» **Assignment**: Look through the records below for the line holding "#259, status: Verified -> Assigned". Write it out exactly, with each following line through the line holding "#349, owner: EH -> TD".

» **Listed entries**:
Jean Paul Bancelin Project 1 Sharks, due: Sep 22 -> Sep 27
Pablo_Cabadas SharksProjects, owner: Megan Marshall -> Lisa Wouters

...

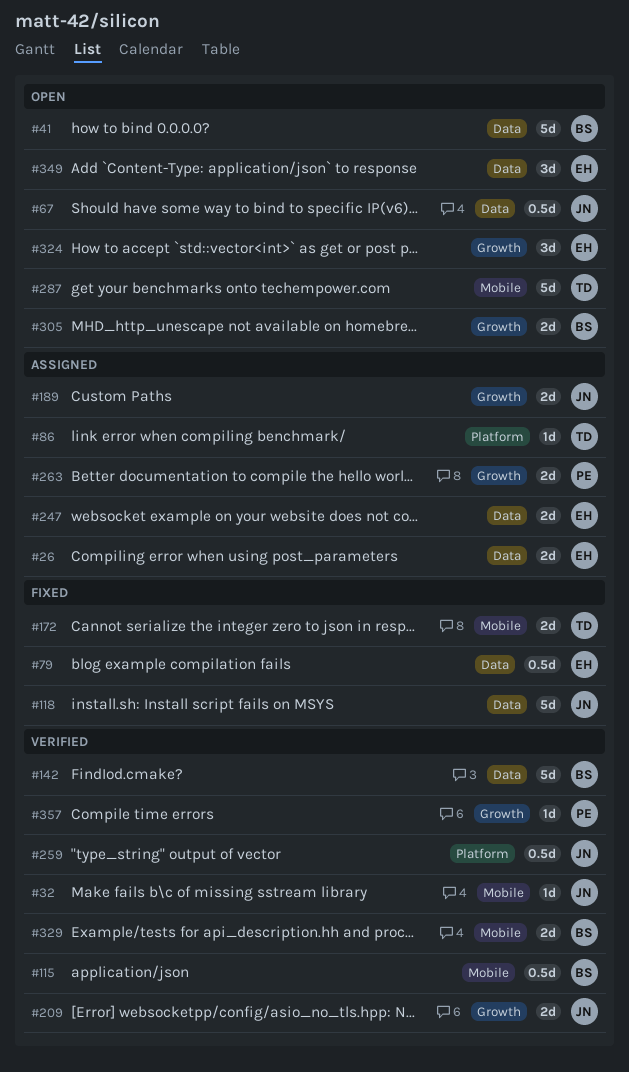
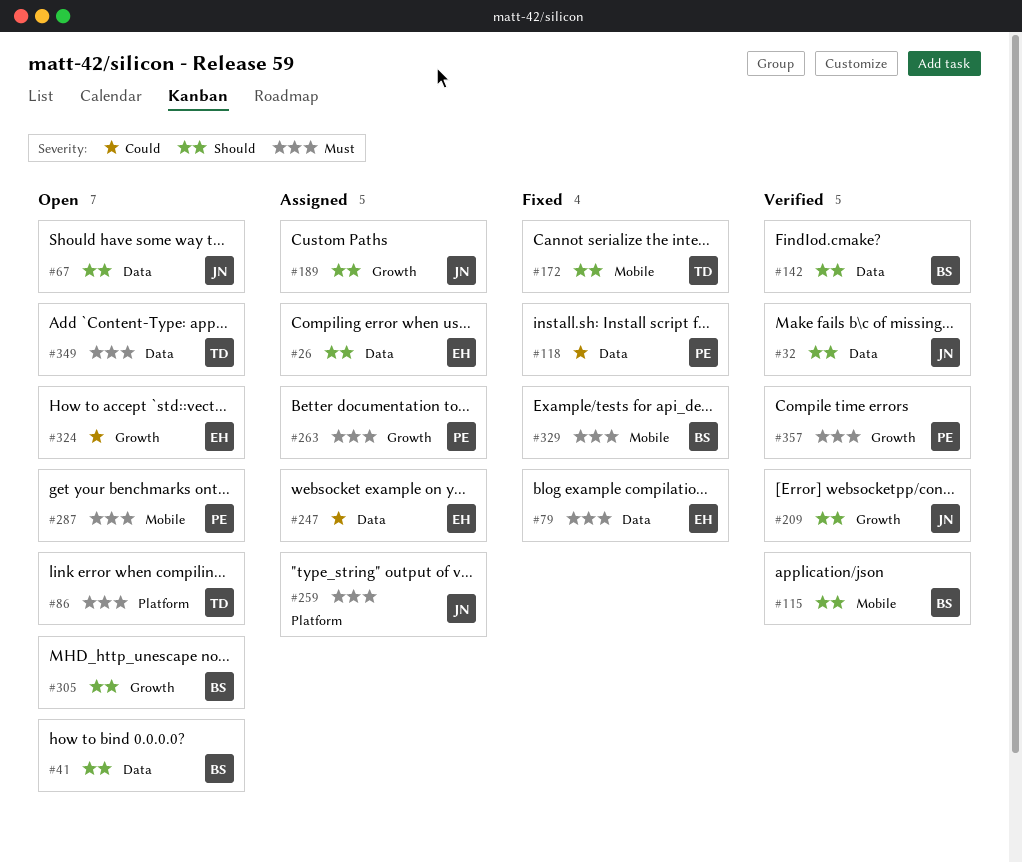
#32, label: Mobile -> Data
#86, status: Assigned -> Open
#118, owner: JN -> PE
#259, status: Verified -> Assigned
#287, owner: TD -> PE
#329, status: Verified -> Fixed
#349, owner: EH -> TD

---

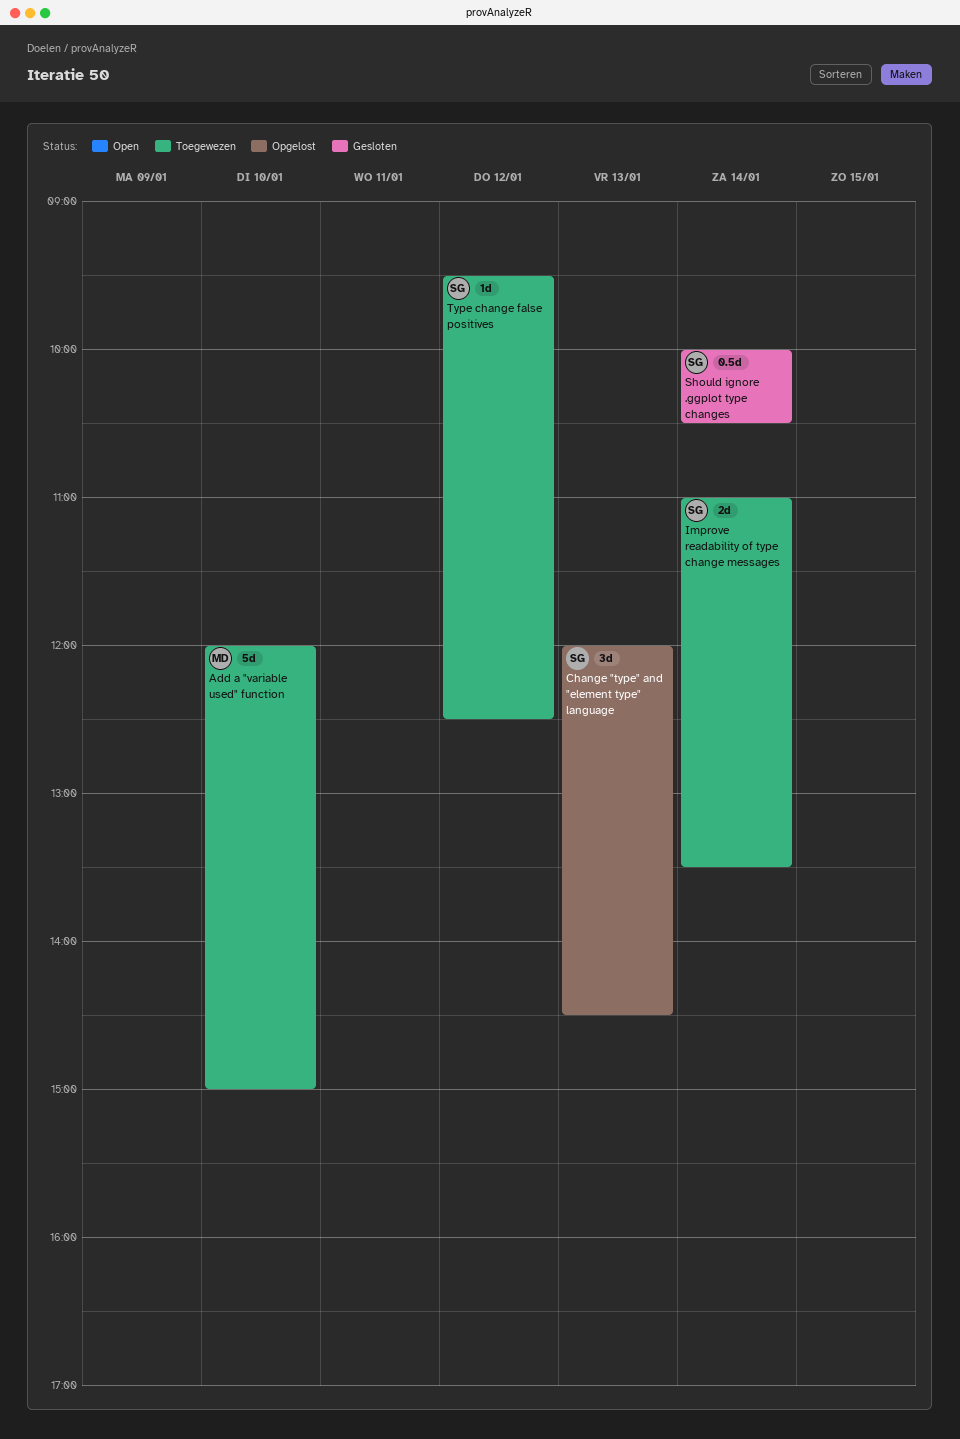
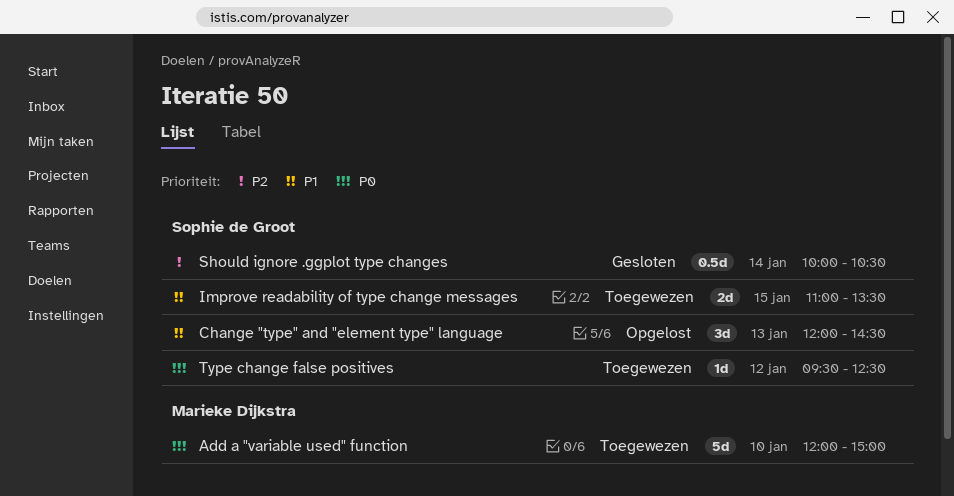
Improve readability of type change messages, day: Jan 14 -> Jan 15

» **Result of this exercise**:
#259, status: Verified -> Assigned
#287, owner: TD -> PE
#329, status: Verified -> Fixed
#349, owner: EH -> TD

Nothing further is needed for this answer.